Wenn der Vater mal ein paar Tage zu Hause bleibt, verzichtet er. Er opfert sich, denn er kann sich nicht seiner eigentlichen Bestimmung widmen: seinem Beruf. Er ist der, der Leid auf sich nimmt. Er ist ein Held. Er bekommt Applaus.

Mal-wieder-nicht-da-Manu

Hier Siggi-Superpapa, dort Mal-wieder-nicht-da-Manu.
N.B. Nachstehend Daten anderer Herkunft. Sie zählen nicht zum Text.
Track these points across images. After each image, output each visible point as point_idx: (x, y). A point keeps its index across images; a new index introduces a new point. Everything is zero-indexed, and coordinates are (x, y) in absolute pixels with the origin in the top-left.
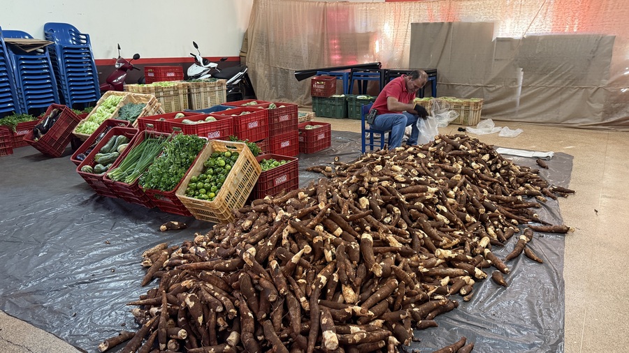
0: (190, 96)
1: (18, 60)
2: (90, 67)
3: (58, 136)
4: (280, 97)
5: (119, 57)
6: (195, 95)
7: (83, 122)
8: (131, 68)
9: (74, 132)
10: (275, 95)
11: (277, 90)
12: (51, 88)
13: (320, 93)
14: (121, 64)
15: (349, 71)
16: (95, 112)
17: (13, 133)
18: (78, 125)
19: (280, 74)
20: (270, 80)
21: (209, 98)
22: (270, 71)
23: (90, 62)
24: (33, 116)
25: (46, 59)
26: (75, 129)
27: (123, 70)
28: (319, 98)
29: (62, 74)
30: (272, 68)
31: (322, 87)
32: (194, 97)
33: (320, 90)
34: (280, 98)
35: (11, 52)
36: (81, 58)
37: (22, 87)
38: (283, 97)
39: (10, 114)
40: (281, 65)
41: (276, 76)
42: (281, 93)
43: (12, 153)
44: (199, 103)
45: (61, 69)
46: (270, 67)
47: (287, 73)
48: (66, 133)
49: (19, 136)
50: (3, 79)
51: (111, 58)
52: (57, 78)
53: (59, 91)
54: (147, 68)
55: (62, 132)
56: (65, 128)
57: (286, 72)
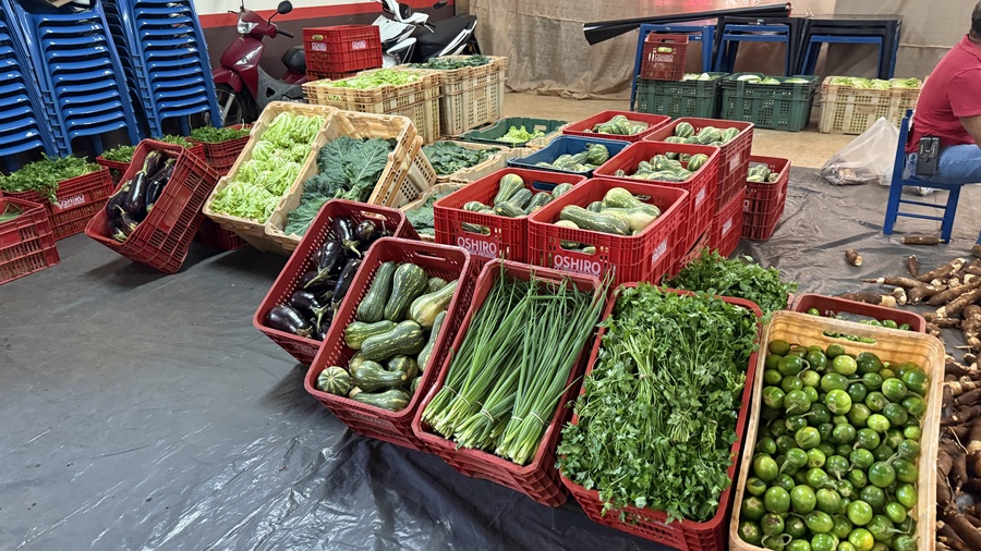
0: (442, 102)
1: (37, 27)
2: (192, 34)
3: (171, 223)
4: (540, 77)
5: (242, 8)
6: (453, 98)
7: (225, 183)
8: (273, 33)
9: (207, 211)
10: (530, 74)
11: (533, 63)
12: (115, 88)
13: (661, 73)
14: (251, 26)
15: (714, 21)
16: (249, 156)
17: (49, 206)
18: (215, 192)
19: (540, 30)
20: (518, 45)
21: (475, 103)
22: (518, 24)
23: (190, 24)
24: (89, 161)
25: (98, 21)
26: (208, 203)
27: (255, 36)
28: (657, 82)
29: (134, 54)
30: (523, 18)
31: (669, 59)
32: (451, 104)
33: (663, 66)
34: (538, 79)
35: (19, 8)
36: (167, 16)
37: (52, 90)
38: (544, 77)
39: (35, 156)
40: (542, 11)
41: (531, 34)
42: (541, 69)
43: (57, 260)
44: (460, 116)
45: (132, 44)
46: (518, 16)
47: (557, 28)
48: (187, 213)
49: (66, 212)
50: (10, 76)
51: (223, 10)
52: (125, 63)
53: (132, 93)
54: (308, 33)
55: (178, 212)
56: (185, 202)
57: (553, 27)
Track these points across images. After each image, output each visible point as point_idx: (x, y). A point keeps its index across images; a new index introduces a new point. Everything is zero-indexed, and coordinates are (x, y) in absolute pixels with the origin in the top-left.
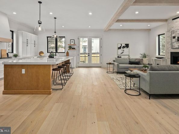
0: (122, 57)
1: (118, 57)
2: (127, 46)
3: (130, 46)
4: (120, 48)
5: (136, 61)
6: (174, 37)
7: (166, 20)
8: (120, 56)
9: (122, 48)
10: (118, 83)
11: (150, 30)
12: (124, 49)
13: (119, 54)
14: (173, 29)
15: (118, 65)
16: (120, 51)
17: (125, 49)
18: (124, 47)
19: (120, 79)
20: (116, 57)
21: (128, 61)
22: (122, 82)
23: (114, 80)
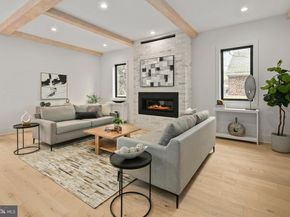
0: (53, 103)
1: (43, 104)
2: (63, 79)
3: (68, 79)
4: (46, 83)
5: (90, 111)
6: (144, 70)
7: (133, 42)
8: (46, 102)
9: (51, 83)
10: (72, 184)
11: (101, 54)
12: (56, 86)
13: (44, 97)
14: (142, 58)
15: (53, 127)
16: (47, 90)
17: (59, 86)
18: (55, 82)
19: (69, 164)
20: (38, 103)
21: (74, 112)
22: (80, 174)
23: (54, 177)
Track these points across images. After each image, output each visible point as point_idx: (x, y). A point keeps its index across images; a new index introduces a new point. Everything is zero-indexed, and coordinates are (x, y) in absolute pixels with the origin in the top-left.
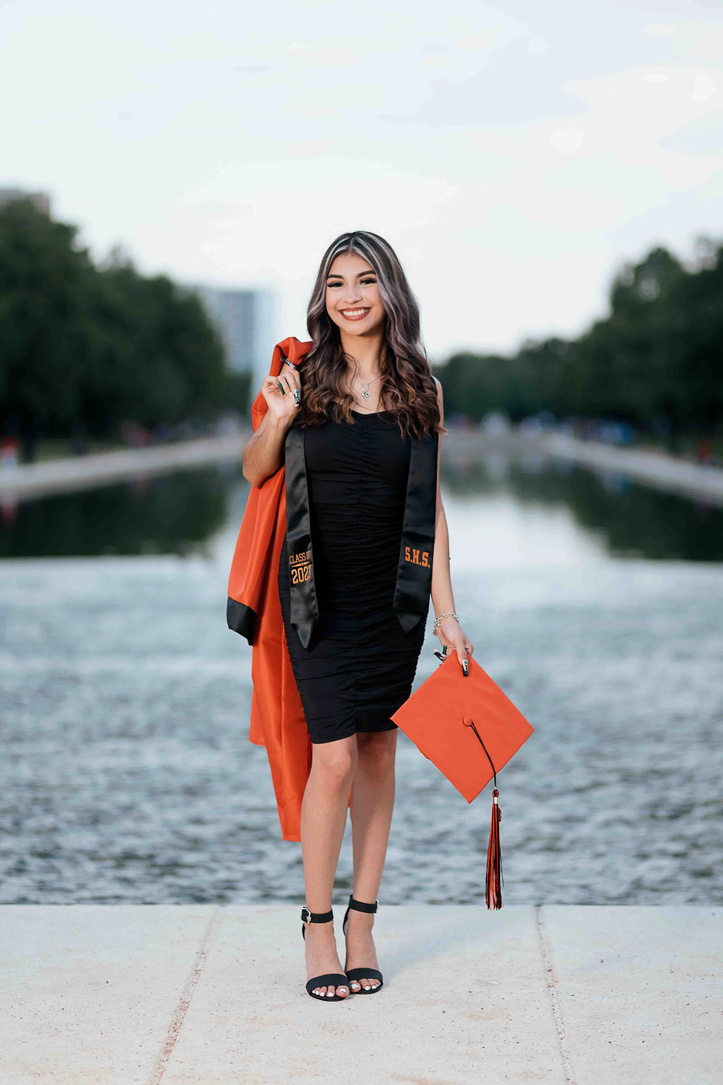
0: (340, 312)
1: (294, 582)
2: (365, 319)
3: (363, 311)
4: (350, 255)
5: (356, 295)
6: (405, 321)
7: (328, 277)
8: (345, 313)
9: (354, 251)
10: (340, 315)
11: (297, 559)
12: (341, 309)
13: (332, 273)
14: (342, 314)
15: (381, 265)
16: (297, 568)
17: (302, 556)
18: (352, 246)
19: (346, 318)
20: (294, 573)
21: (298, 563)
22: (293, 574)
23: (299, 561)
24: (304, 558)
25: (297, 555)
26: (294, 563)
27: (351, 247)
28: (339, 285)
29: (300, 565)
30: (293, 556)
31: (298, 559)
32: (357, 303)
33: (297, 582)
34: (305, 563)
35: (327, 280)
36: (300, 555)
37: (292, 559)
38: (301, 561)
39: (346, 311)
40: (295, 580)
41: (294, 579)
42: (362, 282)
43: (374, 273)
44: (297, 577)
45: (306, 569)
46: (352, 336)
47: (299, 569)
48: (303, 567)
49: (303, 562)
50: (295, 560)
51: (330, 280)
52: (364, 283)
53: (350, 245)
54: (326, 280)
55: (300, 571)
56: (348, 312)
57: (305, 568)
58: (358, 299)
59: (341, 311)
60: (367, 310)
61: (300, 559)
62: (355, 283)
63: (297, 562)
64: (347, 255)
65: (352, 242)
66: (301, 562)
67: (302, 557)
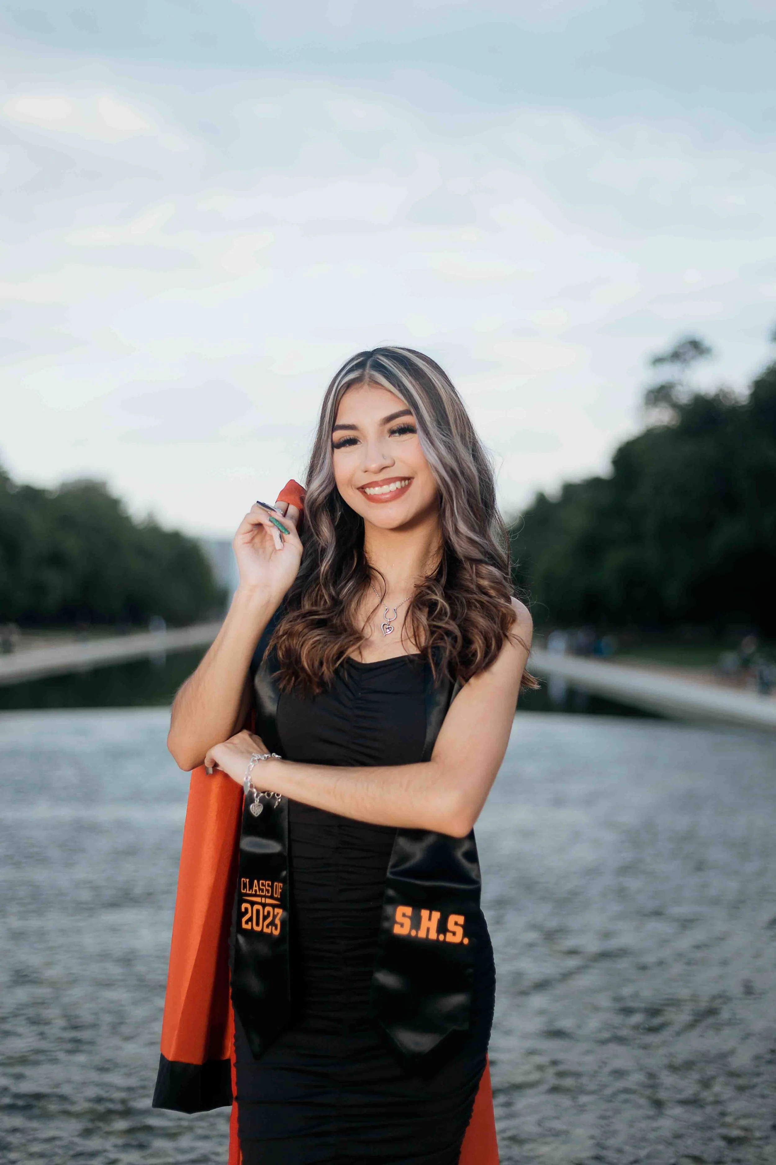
0: (359, 491)
1: (244, 926)
2: (403, 497)
3: (398, 485)
4: (366, 387)
5: (383, 456)
6: (470, 495)
7: (334, 428)
8: (370, 491)
9: (372, 378)
10: (359, 494)
11: (254, 888)
12: (361, 484)
13: (340, 422)
14: (364, 493)
15: (421, 398)
16: (253, 903)
17: (265, 886)
18: (369, 371)
19: (371, 499)
20: (246, 909)
21: (256, 895)
22: (243, 910)
23: (258, 893)
24: (268, 891)
25: (256, 881)
26: (248, 892)
27: (367, 371)
28: (352, 442)
29: (258, 899)
30: (248, 880)
31: (257, 888)
32: (384, 471)
33: (248, 927)
34: (269, 901)
35: (332, 433)
36: (261, 882)
37: (245, 885)
38: (261, 894)
39: (369, 487)
40: (247, 923)
41: (244, 920)
42: (392, 432)
43: (407, 412)
44: (250, 919)
45: (269, 913)
46: (382, 530)
47: (256, 907)
48: (264, 905)
49: (265, 897)
50: (251, 887)
51: (339, 435)
52: (397, 434)
53: (364, 370)
54: (330, 432)
55: (258, 911)
56: (372, 489)
57: (267, 909)
58: (387, 462)
59: (362, 489)
60: (407, 482)
61: (260, 889)
62: (381, 435)
63: (254, 892)
64: (361, 387)
65: (369, 364)
66: (262, 896)
67: (267, 888)
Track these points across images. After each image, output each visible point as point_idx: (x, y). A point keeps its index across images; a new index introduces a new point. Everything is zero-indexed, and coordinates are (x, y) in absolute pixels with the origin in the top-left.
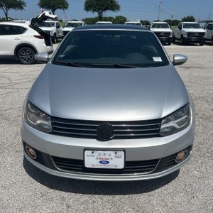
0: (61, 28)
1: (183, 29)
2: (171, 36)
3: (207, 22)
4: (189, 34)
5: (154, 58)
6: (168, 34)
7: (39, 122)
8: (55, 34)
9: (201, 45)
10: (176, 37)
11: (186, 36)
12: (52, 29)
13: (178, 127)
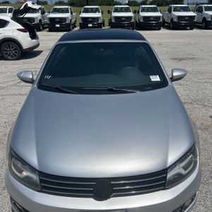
0: (46, 14)
1: (173, 13)
2: (161, 20)
3: (197, 4)
4: (179, 17)
5: (151, 77)
6: (158, 18)
7: (25, 174)
8: (40, 20)
9: (192, 29)
10: (166, 21)
11: (176, 20)
12: (37, 15)
13: (184, 172)
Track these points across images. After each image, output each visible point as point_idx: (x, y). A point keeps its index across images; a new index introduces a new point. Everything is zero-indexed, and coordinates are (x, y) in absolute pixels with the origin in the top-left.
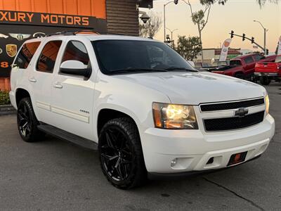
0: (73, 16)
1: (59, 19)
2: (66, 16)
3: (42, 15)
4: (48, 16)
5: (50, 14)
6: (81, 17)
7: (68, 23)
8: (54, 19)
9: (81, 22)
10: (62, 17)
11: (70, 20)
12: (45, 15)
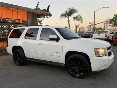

Es sind auch solche Attribuierungen, die zur Manifestation einer Norm führen, die unsere Gesellschaft doch eigentlich so gerne überwinden will. Zumindest geben viele vor, dass sie sich das wünschten. Doch dann müssten wir aufhören, Väter für Selbstverständlichkeiten zu heroisieren. Nein, Facebook-Chef Mark Zuckerburg hat keine Millionen Likes verdient, nur weil er seiner Tochter die Windeln wechselt. Und nein, er ist auch kein positives Vorbild, das den gesellschaftlichen Wandel vorantreibt, nur weil er ein Bild davon postet. Auch er manifestiert mit dieser Herausstellung des Besonderen nur die Abweichung von der Norm: dass das Arschabwischen eigentlich eine Aufgabe für die Mama sei. Genauso wie das Zuhausebleiben oder das tägliche Ausbalancieren von Familie und Beruf.

Denn was macht Schwesig anders als Gabriel? Sie widmet sich tatsächlich Woche für Woche Kind und Karriere. Oder versucht es zumindest. Sie springt nicht nur mal ein, wenn Not am Mann ist. Oder blockt im Terminkalender den Mittwochnachmittag von 16.00 bis 17.30 Uhr fürs Kind.

Natürlich nur, wenn nichts dazwischenkommt.